Je mehr Gesten es gab, umso häufiger gelangten „Signale von Signalen“ ins Gehirn, umso mehr Arbeit bekam die „Zentrale“, die hinter der Stirn des Menschen liegt. Dadurch musste sich die Zentrale immer mehr ausbreiten. Im Gehirn bildeten sich neue Zellen, und die Verbindungen der Zellen untereinander wurden immer verwickelter. Das Hirn wuchs und nahm an Umfang zu.

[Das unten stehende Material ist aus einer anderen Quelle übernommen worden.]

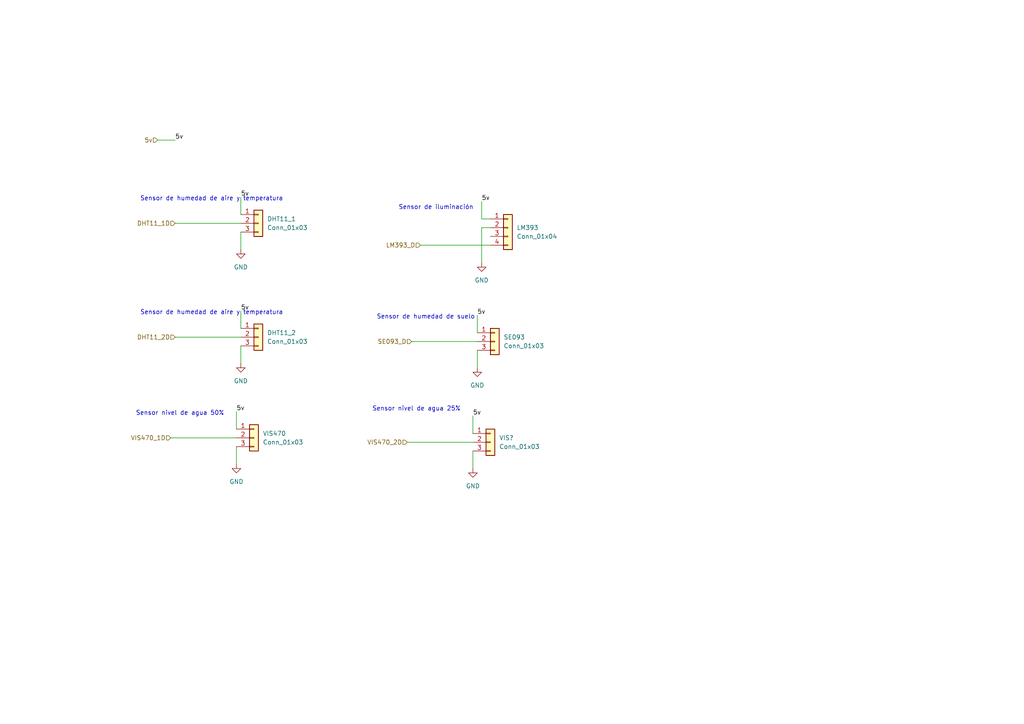
<source format=kicad_sch>
(kicad_sch (version 20211123) (generator eeschema)

  (uuid 78c2628b-e69f-4797-b7aa-3ad12c5ab2cb)

  (paper "A4")

  


  (wire (pts (xy 139.7 66.04) (xy 139.7 76.2))
    (stroke (width 0) (type default) (color 0 0 0 0))
    (uuid 09a87718-796f-48df-9f03-ee215dc44ee9)
  )
  (wire (pts (xy 69.85 67.31) (xy 69.85 72.39))
    (stroke (width 0) (type default) (color 0 0 0 0))
    (uuid 1be4270c-bed4-4f99-8555-56e576274d97)
  )
  (wire (pts (xy 142.24 66.04) (xy 139.7 66.04))
    (stroke (width 0) (type default) (color 0 0 0 0))
    (uuid 28030945-99e9-4bcc-9660-46721fd73eb8)
  )
  (wire (pts (xy 69.85 57.15) (xy 69.85 62.23))
    (stroke (width 0) (type default) (color 0 0 0 0))
    (uuid 33741a91-6a13-406b-b29c-03dba2b91947)
  )
  (wire (pts (xy 138.43 91.44) (xy 138.43 96.52))
    (stroke (width 0) (type default) (color 0 0 0 0))
    (uuid 46b5219a-71d7-46b9-be8c-6de6c629146c)
  )
  (wire (pts (xy 137.16 130.81) (xy 137.16 135.89))
    (stroke (width 0) (type default) (color 0 0 0 0))
    (uuid 488133cb-2645-4a76-8eb4-f879012ce5fb)
  )
  (wire (pts (xy 50.8 97.79) (xy 69.85 97.79))
    (stroke (width 0) (type default) (color 0 0 0 0))
    (uuid 5fec08ec-4656-423e-9bea-a98af0cecfca)
  )
  (wire (pts (xy 121.92 71.12) (xy 142.24 71.12))
    (stroke (width 0) (type default) (color 0 0 0 0))
    (uuid 67868e68-17a7-468e-8153-7f4cffb1ffc5)
  )
  (wire (pts (xy 139.7 58.42) (xy 139.7 63.5))
    (stroke (width 0) (type default) (color 0 0 0 0))
    (uuid 6bde4836-1fdc-4a31-94bb-84ca755b77ef)
  )
  (wire (pts (xy 138.43 101.6) (xy 138.43 106.68))
    (stroke (width 0) (type default) (color 0 0 0 0))
    (uuid 752e468c-b6b8-4861-8d9c-72d72b2de8a7)
  )
  (wire (pts (xy 68.58 119.38) (xy 68.58 124.46))
    (stroke (width 0) (type default) (color 0 0 0 0))
    (uuid 78a5fb42-7cc8-4752-89ad-efade876cd90)
  )
  (wire (pts (xy 69.85 90.17) (xy 69.85 95.25))
    (stroke (width 0) (type default) (color 0 0 0 0))
    (uuid 89312d68-0efa-42e3-bb8e-5eb880e52334)
  )
  (wire (pts (xy 118.11 128.27) (xy 137.16 128.27))
    (stroke (width 0) (type default) (color 0 0 0 0))
    (uuid 94687715-f902-4129-a2ab-6564d486a4f1)
  )
  (wire (pts (xy 69.85 100.33) (xy 69.85 105.41))
    (stroke (width 0) (type default) (color 0 0 0 0))
    (uuid b7d3e377-4e90-4fdc-aa47-c48469dda9f6)
  )
  (wire (pts (xy 45.72 40.64) (xy 50.8 40.64))
    (stroke (width 0) (type default) (color 0 0 0 0))
    (uuid ba41699e-dcb4-4850-9927-8f63b4d60e99)
  )
  (wire (pts (xy 68.58 129.54) (xy 68.58 134.62))
    (stroke (width 0) (type default) (color 0 0 0 0))
    (uuid c57ac32a-0885-46b1-b7df-0e5bb8a80061)
  )
  (wire (pts (xy 119.38 99.06) (xy 138.43 99.06))
    (stroke (width 0) (type default) (color 0 0 0 0))
    (uuid d34ef48f-17cb-4735-a321-88244ffcc94c)
  )
  (wire (pts (xy 50.8 64.77) (xy 69.85 64.77))
    (stroke (width 0) (type default) (color 0 0 0 0))
    (uuid d534fc83-53b7-4985-8282-4bbc3201210a)
  )
  (wire (pts (xy 49.53 127) (xy 68.58 127))
    (stroke (width 0) (type default) (color 0 0 0 0))
    (uuid dc42167a-90fc-48ba-bbcb-a8dfd180a800)
  )
  (wire (pts (xy 137.16 120.65) (xy 137.16 125.73))
    (stroke (width 0) (type default) (color 0 0 0 0))
    (uuid dcf55592-0710-452a-af95-474514338da0)
  )
  (wire (pts (xy 139.7 63.5) (xy 142.24 63.5))
    (stroke (width 0) (type default) (color 0 0 0 0))
    (uuid e08f3c5f-064f-498c-ac5b-a4d224404c08)
  )

  (text "Sensor de humedad de aire y temperatura" (at 40.64 91.44 0)
    (effects (font (size 1.27 1.27)) (justify left bottom))
    (uuid 0eff02a4-7b99-4382-b460-02feed2704bf)
  )
  (text "Sensor de humedad de suelo" (at 109.22 92.71 0)
    (effects (font (size 1.27 1.27)) (justify left bottom))
    (uuid 556e3410-8a10-4f83-80a8-7a334f27ff6b)
  )
  (text "Sensor de humedad de aire y temperatura" (at 40.64 58.42 0)
    (effects (font (size 1.27 1.27)) (justify left bottom))
    (uuid 7029df1c-15df-4226-912b-e4a72fbb34ba)
  )
  (text "Sensor nivel de agua 50%" (at 39.37 120.65 0)
    (effects (font (size 1.27 1.27)) (justify left bottom))
    (uuid 836df619-fcbc-47bf-842a-9547d5c7a43e)
  )
  (text "Sensor nivel de agua 25%" (at 107.95 119.38 0)
    (effects (font (size 1.27 1.27)) (justify left bottom))
    (uuid 989f27ee-1768-4ccf-b9f0-fa11e99e42b5)
  )
  (text "Sensor de iluminación" (at 115.57 60.96 0)
    (effects (font (size 1.27 1.27)) (justify left bottom))
    (uuid cbd789de-ea9c-4036-97b5-4ca565b10406)
  )

  (label "5v" (at 68.58 119.38 0)
    (effects (font (size 1.27 1.27)) (justify left bottom))
    (uuid 19cf3786-345a-45f2-9aa5-d6cfe55e4717)
  )
  (label "5v" (at 139.7 58.42 0)
    (effects (font (size 1.27 1.27)) (justify left bottom))
    (uuid 7f1faf84-c6ec-4cd9-a35c-5f5d01a5a742)
  )
  (label "5v" (at 50.8 40.64 0)
    (effects (font (size 1.27 1.27)) (justify left bottom))
    (uuid 8942dcff-86a3-44d7-b4ea-251b1112d721)
  )
  (label "5v" (at 69.85 57.15 0)
    (effects (font (size 1.27 1.27)) (justify left bottom))
    (uuid b902829a-b6f3-48c6-b76e-84f352965889)
  )
  (label "5v" (at 69.85 90.17 0)
    (effects (font (size 1.27 1.27)) (justify left bottom))
    (uuid baf5a309-baba-451c-b6cc-cf96439178b9)
  )
  (label "5v" (at 137.16 120.65 0)
    (effects (font (size 1.27 1.27)) (justify left bottom))
    (uuid c0be05e3-b0ae-4c8d-9baf-6f41a613894c)
  )
  (label "5v" (at 138.43 91.44 0)
    (effects (font (size 1.27 1.27)) (justify left bottom))
    (uuid cbf71300-6b78-4590-ae89-223f5c9154cd)
  )

  (hierarchical_label "DHT11_1D" (shape input) (at 50.8 64.77 180)
    (effects (font (size 1.27 1.27)) (justify right))
    (uuid 011a8945-1102-429c-86c8-cc397f017377)
  )
  (hierarchical_label "LM393_D" (shape input) (at 121.92 71.12 180)
    (effects (font (size 1.27 1.27)) (justify right))
    (uuid 2d26d0fa-c23b-421c-9d9e-29635eac3329)
  )
  (hierarchical_label "SE093_D" (shape input) (at 119.38 99.06 180)
    (effects (font (size 1.27 1.27)) (justify right))
    (uuid 310d4be5-d638-4ab6-ab2d-382c584f5637)
  )
  (hierarchical_label "5v" (shape input) (at 45.72 40.64 180)
    (effects (font (size 1.27 1.27)) (justify right))
    (uuid 67fcd202-e30e-41d2-ab85-6206ecbeee18)
  )
  (hierarchical_label "VIS470_2D" (shape input) (at 118.11 128.27 180)
    (effects (font (size 1.27 1.27)) (justify right))
    (uuid 767436e7-414d-4bb7-bb6e-b17c828ca832)
  )
  (hierarchical_label "VIS470_1D" (shape input) (at 49.53 127 180)
    (effects (font (size 1.27 1.27)) (justify right))
    (uuid 84f70ee8-bba6-4de7-b911-609944d86d79)
  )
  (hierarchical_label "DHT11_2D" (shape input) (at 50.8 97.79 180)
    (effects (font (size 1.27 1.27)) (justify right))
    (uuid f955a7d2-a8a3-4f18-9955-f3cae253bc1d)
  )

  (symbol (lib_id "Connector_Generic:Conn_01x03") (at 143.51 99.06 0) (unit 1)
    (in_bom yes) (on_board yes) (fields_autoplaced)
    (uuid 52ecff1d-2404-40d4-b3d5-28684b4d8d27)
    (property "Reference" "SE093" (id 0) (at 146.05 97.7899 0)
      (effects (font (size 1.27 1.27)) (justify left))
    )
    (property "Value" "Conn_01x03" (id 1) (at 146.05 100.3299 0)
      (effects (font (size 1.27 1.27)) (justify left))
    )
    (property "Footprint" "" (id 2) (at 143.51 99.06 0)
      (effects (font (size 1.27 1.27)) hide)
    )
    (property "Datasheet" "~" (id 3) (at 143.51 99.06 0)
      (effects (font (size 1.27 1.27)) hide)
    )
    (pin "1" (uuid dc0a3b15-75dc-4871-ab23-9b0696ae040b))
    (pin "2" (uuid 02aa2543-7d40-42f3-b3a9-1ade43b04db0))
    (pin "3" (uuid 65ea01ad-a6bc-4eb3-9209-43874a2d08ca))
  )

  (symbol (lib_id "power:GND") (at 137.16 135.89 0) (unit 1)
    (in_bom yes) (on_board yes) (fields_autoplaced)
    (uuid 6211d82a-0d41-443e-9d2a-69794e79f779)
    (property "Reference" "#PWR?" (id 0) (at 137.16 142.24 0)
      (effects (font (size 1.27 1.27)) hide)
    )
    (property "Value" "GND" (id 1) (at 137.16 140.97 0))
    (property "Footprint" "" (id 2) (at 137.16 135.89 0)
      (effects (font (size 1.27 1.27)) hide)
    )
    (property "Datasheet" "" (id 3) (at 137.16 135.89 0)
      (effects (font (size 1.27 1.27)) hide)
    )
    (pin "1" (uuid d36b0774-231a-4df7-9056-74039f4427a3))
  )

  (symbol (lib_id "Connector_Generic:Conn_01x03") (at 74.93 64.77 0) (unit 1)
    (in_bom yes) (on_board yes) (fields_autoplaced)
    (uuid 66c9ee02-35bd-4eca-9b87-50df2f54ca15)
    (property "Reference" "DHT11_1" (id 0) (at 77.47 63.4999 0)
      (effects (font (size 1.27 1.27)) (justify left))
    )
    (property "Value" "Conn_01x03" (id 1) (at 77.47 66.0399 0)
      (effects (font (size 1.27 1.27)) (justify left))
    )
    (property "Footprint" "" (id 2) (at 74.93 64.77 0)
      (effects (font (size 1.27 1.27)) hide)
    )
    (property "Datasheet" "~" (id 3) (at 74.93 64.77 0)
      (effects (font (size 1.27 1.27)) hide)
    )
    (pin "1" (uuid 4455bb71-7441-4661-be7c-efb111793fd6))
    (pin "2" (uuid f75c361c-a44a-48e4-ad76-6d02fe41eef7))
    (pin "3" (uuid ba3391d6-693e-4759-b5f3-deba8f00d09f))
  )

  (symbol (lib_id "power:GND") (at 69.85 105.41 0) (unit 1)
    (in_bom yes) (on_board yes) (fields_autoplaced)
    (uuid 6a843c8e-b0e6-477e-abf7-d31b7366eead)
    (property "Reference" "#PWR?" (id 0) (at 69.85 111.76 0)
      (effects (font (size 1.27 1.27)) hide)
    )
    (property "Value" "GND" (id 1) (at 69.85 110.49 0))
    (property "Footprint" "" (id 2) (at 69.85 105.41 0)
      (effects (font (size 1.27 1.27)) hide)
    )
    (property "Datasheet" "" (id 3) (at 69.85 105.41 0)
      (effects (font (size 1.27 1.27)) hide)
    )
    (pin "1" (uuid 322181a2-a4a4-41e1-80d1-1eb8f035f4b2))
  )

  (symbol (lib_id "power:GND") (at 138.43 106.68 0) (unit 1)
    (in_bom yes) (on_board yes) (fields_autoplaced)
    (uuid 71be56f6-a0a3-4075-83e8-95c39a87d3ca)
    (property "Reference" "#PWR?" (id 0) (at 138.43 113.03 0)
      (effects (font (size 1.27 1.27)) hide)
    )
    (property "Value" "GND" (id 1) (at 138.43 111.76 0))
    (property "Footprint" "" (id 2) (at 138.43 106.68 0)
      (effects (font (size 1.27 1.27)) hide)
    )
    (property "Datasheet" "" (id 3) (at 138.43 106.68 0)
      (effects (font (size 1.27 1.27)) hide)
    )
    (pin "1" (uuid 019e2259-9e9f-4f3b-8a53-2e85a4c07a46))
  )

  (symbol (lib_id "power:GND") (at 139.7 76.2 0) (unit 1)
    (in_bom yes) (on_board yes) (fields_autoplaced)
    (uuid 74ade40f-d6d7-4bc5-a88c-baa495836445)
    (property "Reference" "#PWR?" (id 0) (at 139.7 82.55 0)
      (effects (font (size 1.27 1.27)) hide)
    )
    (property "Value" "GND" (id 1) (at 139.7 81.28 0))
    (property "Footprint" "" (id 2) (at 139.7 76.2 0)
      (effects (font (size 1.27 1.27)) hide)
    )
    (property "Datasheet" "" (id 3) (at 139.7 76.2 0)
      (effects (font (size 1.27 1.27)) hide)
    )
    (pin "1" (uuid 6619296b-3f34-4e0a-9c16-7e4f6b5b8917))
  )

  (symbol (lib_id "Connector_Generic:Conn_01x03") (at 74.93 97.79 0) (unit 1)
    (in_bom yes) (on_board yes) (fields_autoplaced)
    (uuid 7b087672-a261-42e8-9a81-a3e5de088c9d)
    (property "Reference" "DHT11_2" (id 0) (at 77.47 96.5199 0)
      (effects (font (size 1.27 1.27)) (justify left))
    )
    (property "Value" "Conn_01x03" (id 1) (at 77.47 99.0599 0)
      (effects (font (size 1.27 1.27)) (justify left))
    )
    (property "Footprint" "" (id 2) (at 74.93 97.79 0)
      (effects (font (size 1.27 1.27)) hide)
    )
    (property "Datasheet" "~" (id 3) (at 74.93 97.79 0)
      (effects (font (size 1.27 1.27)) hide)
    )
    (pin "1" (uuid 43f087de-3320-43f9-ac1b-8775130a822d))
    (pin "2" (uuid 4024b0fa-a2e6-449d-b37c-bd0a518bea52))
    (pin "3" (uuid f6c518f5-844e-44f1-83f9-ac4dda41f066))
  )

  (symbol (lib_id "Connector_Generic:Conn_01x03") (at 142.24 128.27 0) (unit 1)
    (in_bom yes) (on_board yes) (fields_autoplaced)
    (uuid 829e8a88-dee8-4c29-92a3-2b09628c8bc3)
    (property "Reference" "VIS?" (id 0) (at 144.78 126.9999 0)
      (effects (font (size 1.27 1.27)) (justify left))
    )
    (property "Value" "Conn_01x03" (id 1) (at 144.78 129.5399 0)
      (effects (font (size 1.27 1.27)) (justify left))
    )
    (property "Footprint" "" (id 2) (at 142.24 128.27 0)
      (effects (font (size 1.27 1.27)) hide)
    )
    (property "Datasheet" "~" (id 3) (at 142.24 128.27 0)
      (effects (font (size 1.27 1.27)) hide)
    )
    (pin "1" (uuid 42cfd8ce-6d78-433b-96cf-12de41989aa4))
    (pin "2" (uuid 4c8d9dc6-11fd-444b-b02d-0ee0d6467184))
    (pin "3" (uuid 43f5cfaa-c9eb-4596-90e1-aa1447b5a60a))
  )

  (symbol (lib_id "power:GND") (at 68.58 134.62 0) (unit 1)
    (in_bom yes) (on_board yes) (fields_autoplaced)
    (uuid 8f281f03-3aa8-474f-9fe4-23f1dffff415)
    (property "Reference" "#PWR?" (id 0) (at 68.58 140.97 0)
      (effects (font (size 1.27 1.27)) hide)
    )
    (property "Value" "GND" (id 1) (at 68.58 139.7 0))
    (property "Footprint" "" (id 2) (at 68.58 134.62 0)
      (effects (font (size 1.27 1.27)) hide)
    )
    (property "Datasheet" "" (id 3) (at 68.58 134.62 0)
      (effects (font (size 1.27 1.27)) hide)
    )
    (pin "1" (uuid 544935ae-aef2-484c-bea0-840a2f738e5f))
  )

  (symbol (lib_id "Connector_Generic:Conn_01x03") (at 73.66 127 0) (unit 1)
    (in_bom yes) (on_board yes) (fields_autoplaced)
    (uuid 9af86cef-568c-4b37-8b0d-af2a5e982b7e)
    (property "Reference" "VIS470" (id 0) (at 76.2 125.7299 0)
      (effects (font (size 1.27 1.27)) (justify left))
    )
    (property "Value" "Conn_01x03" (id 1) (at 76.2 128.2699 0)
      (effects (font (size 1.27 1.27)) (justify left))
    )
    (property "Footprint" "" (id 2) (at 73.66 127 0)
      (effects (font (size 1.27 1.27)) hide)
    )
    (property "Datasheet" "~" (id 3) (at 73.66 127 0)
      (effects (font (size 1.27 1.27)) hide)
    )
    (pin "1" (uuid d3942fce-8c9a-40b6-99cd-bb325e2860d6))
    (pin "2" (uuid 28920cf7-aa08-40ee-9b95-ccf1347ad85d))
    (pin "3" (uuid f6ccf8bc-8273-487d-a40e-985488fc778f))
  )

  (symbol (lib_id "power:GND") (at 69.85 72.39 0) (unit 1)
    (in_bom yes) (on_board yes) (fields_autoplaced)
    (uuid b85c027b-c99a-48b8-b4bd-ba50277cba48)
    (property "Reference" "#PWR?" (id 0) (at 69.85 78.74 0)
      (effects (font (size 1.27 1.27)) hide)
    )
    (property "Value" "GND" (id 1) (at 69.85 77.47 0))
    (property "Footprint" "" (id 2) (at 69.85 72.39 0)
      (effects (font (size 1.27 1.27)) hide)
    )
    (property "Datasheet" "" (id 3) (at 69.85 72.39 0)
      (effects (font (size 1.27 1.27)) hide)
    )
    (pin "1" (uuid cba3307a-c9ff-4c3a-b4dd-fabb740e2551))
  )

  (symbol (lib_id "Connector_Generic:Conn_01x04") (at 147.32 66.04 0) (unit 1)
    (in_bom yes) (on_board yes) (fields_autoplaced)
    (uuid c6cb0c56-60f8-44f7-97ec-128768d2deae)
    (property "Reference" "LM393" (id 0) (at 149.86 66.0399 0)
      (effects (font (size 1.27 1.27)) (justify left))
    )
    (property "Value" "Conn_01x04" (id 1) (at 149.86 68.5799 0)
      (effects (font (size 1.27 1.27)) (justify left))
    )
    (property "Footprint" "" (id 2) (at 147.32 66.04 0)
      (effects (font (size 1.27 1.27)) hide)
    )
    (property "Datasheet" "~" (id 3) (at 147.32 66.04 0)
      (effects (font (size 1.27 1.27)) hide)
    )
    (pin "1" (uuid e6077c9e-6131-423b-96a7-e107c7b29e29))
    (pin "2" (uuid e43fbdfd-07e0-47c0-8b2a-85469875164f))
    (pin "3" (uuid f30e02d3-bcaf-401f-8f6a-b014e06a2e9e))
    (pin "4" (uuid d8251b38-1e47-455d-8853-101557297a6f))
  )
)

</source>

Der Schädel des Neandertalers hat einen um vierhundert bis fünfhundert Kubikzentimeter größeren Rauminhalt als der des Pithekanthropus. Das Hirn des Menschen entwickelte sich kontinuierlich über die Jahrtausende weiter. Der Mensch lernte denken. Wenn er das Signal, das „Sonne“ bedeutete, hörte oder sah, so dachte er an die Sonne, selbst wenn es zu dieser Zeit tiefe Nacht war. Wenn man ihm zeigte, dass er gehen und einen Speer bringen sollte, so kam ihm der Speer in den Sinn, obwohl keiner zur Hand war. Die gemeinschaftliche Arbeit lehrte den Menschen sprechen. Und indem er sprechen lernte, lernte er denken. Ein wechselseitiger Prozess. Der Mensch hat seinen Verstand nicht von der Natur als Geschenk erhalten. Er hat ihn sich mit seinen eigenen Händen mühsam erworben.